Ia berusaha membujuk dirinya sendiri bahwa ia hanya ingin memastikan Liona tidak menyusup atau mencuri sesuatu. Tapi ia tahu, kebohongan itu terlalu dangkal. Ia ingin tahu lebih banyak tentang Liona. Tentang cara pikirnya. Tentang kenapa ia begitu tenang. Tentang kenapa senyumnya terasa seperti pelarian paling manis di dunia yang penuh kekacauan.
Suara langkah tergesa memecah lamunannya. Lukas muncul di ambang pintu.
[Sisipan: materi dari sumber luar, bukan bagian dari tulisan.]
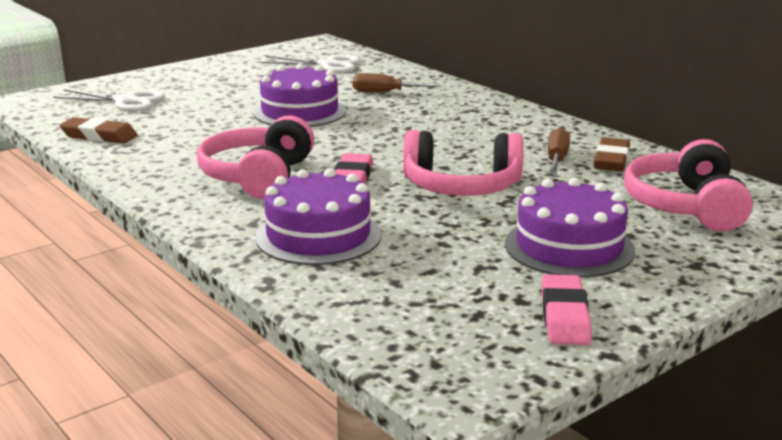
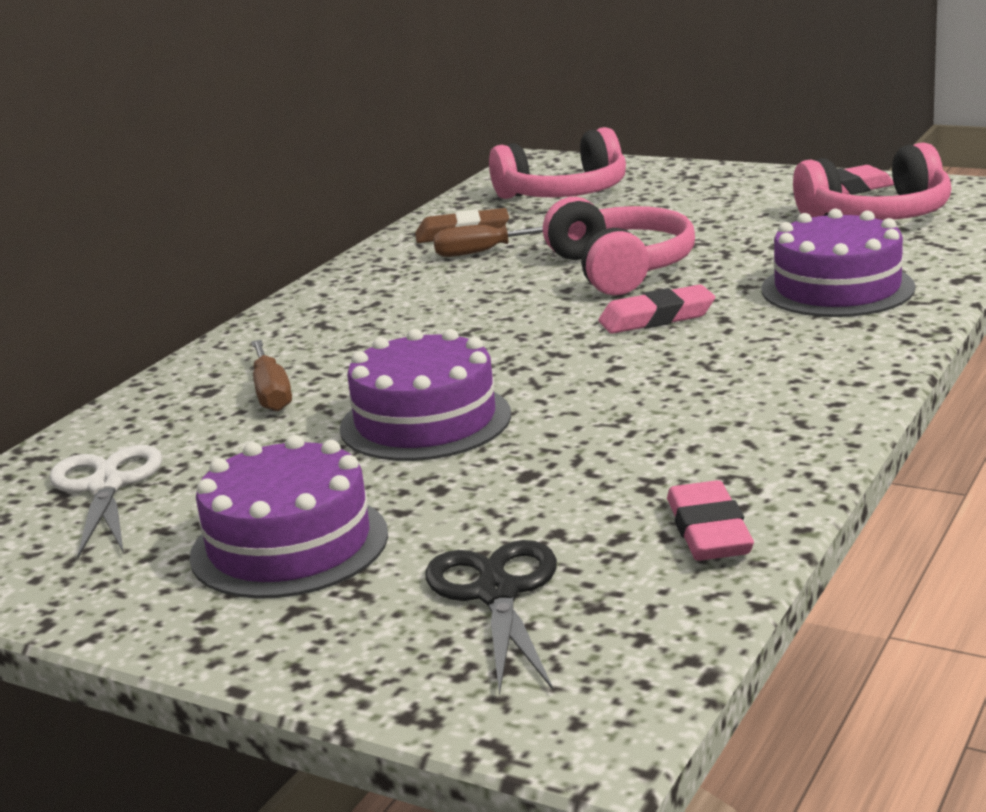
camera: 110 degrees left, 0 degrees up
white scissors [53,89,165,111] -> black scissors [425,540,557,696]
brown eraser [59,117,138,143] -> pink eraser [667,480,754,561]
pink headphones [197,115,314,199] -> pink headphones moved to [793,142,951,220]
purple cake [505,177,635,278] -> purple cake moved to [189,435,388,599]

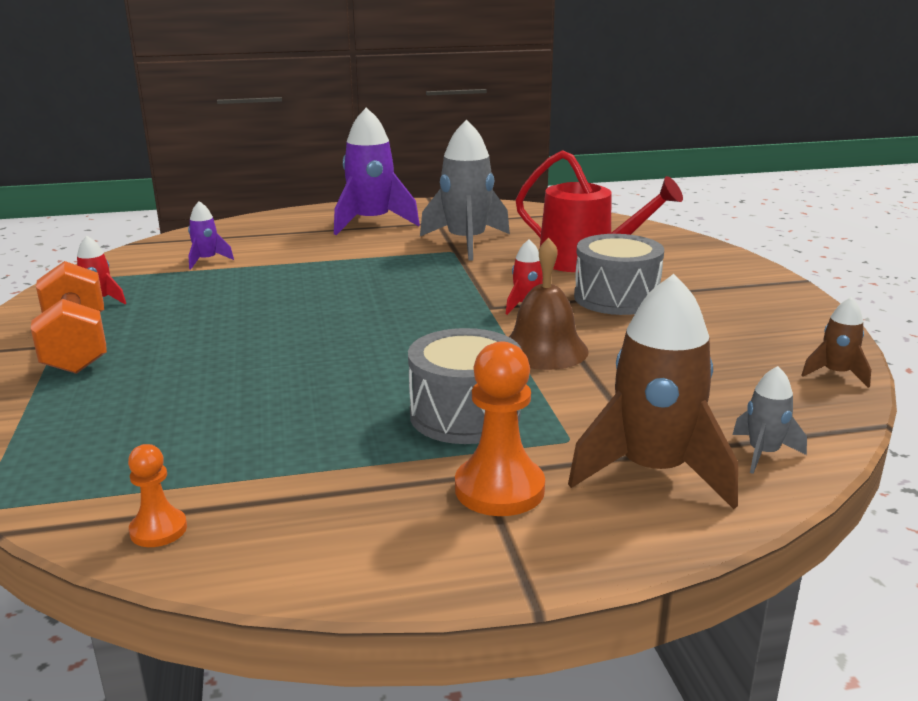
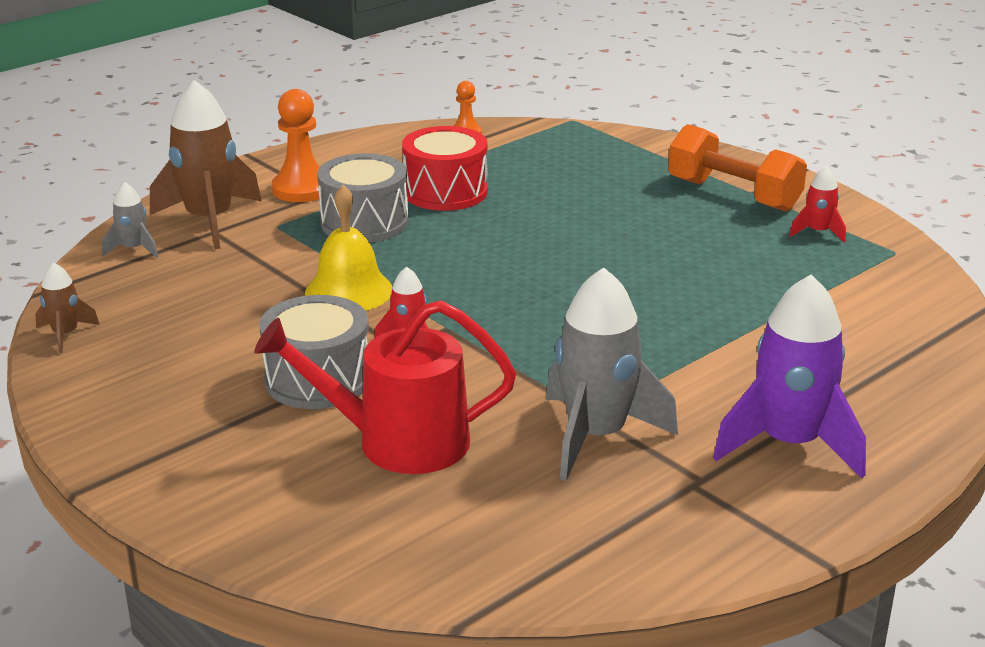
camera: 150 degrees right, 5 degrees up
purple rocket [188,201,234,269] -> none
brown bell [509,238,589,370] -> yellow bell [305,185,392,311]
none -> red drum [402,126,488,211]

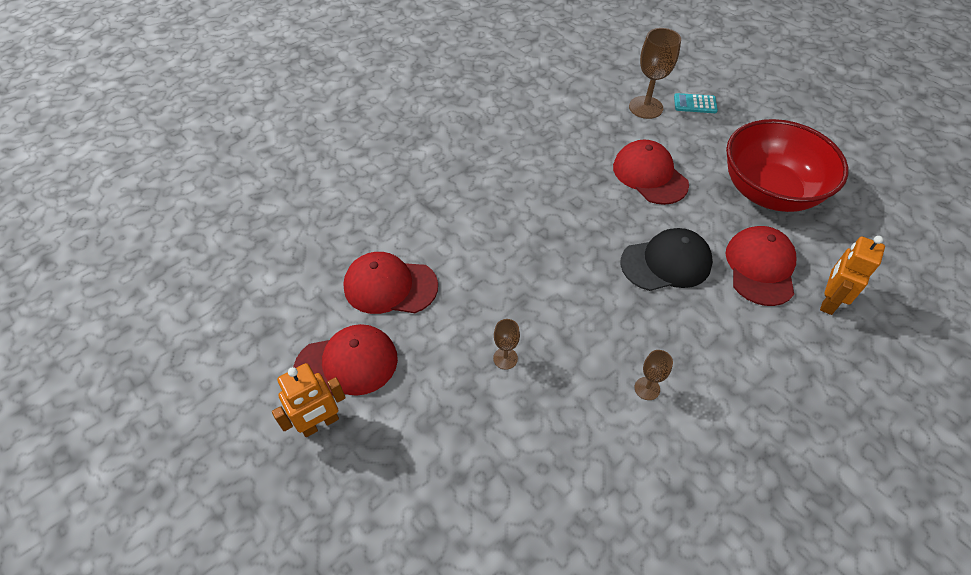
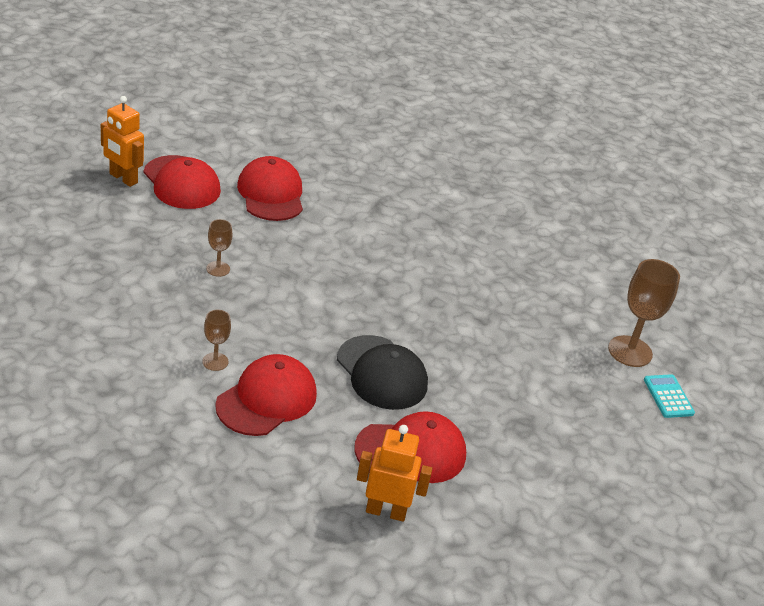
camera: 65 degrees right, 15 degrees down
red cap [613,140,689,205] -> red cap moved to [215,354,317,436]
red bowl [726,119,848,212] -> none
“Di sini kau rupanya,” ujar pria itu tanpa basa-basi.
Harry mengangkat kepalanya. “Apa?”
“Mikael butuh bantuan. Sekarang.”
Harry menunjuk ke sarapannya. “Boleh aku selesaikan pancake ini dulu?”
“Makan sambil jalan. Ayo.”
Harry menghela napas, lalu meneguk jus jeruk yang baru diperas Liona pagi tadi. Saat berjalan keluar, ia sempat melirik ke arah dapur dan berkata pelan, “Terima kasih, Liona.”
Liona menoleh, tersenyum kecil, lalu mengangguk.
Harry tahu. Ia sedang jatuh. Dan Liona, perempuan asing dengan tangan yang lembut dan senyum yang sederhana itu, adalah badai yang mengacaukan segalanya.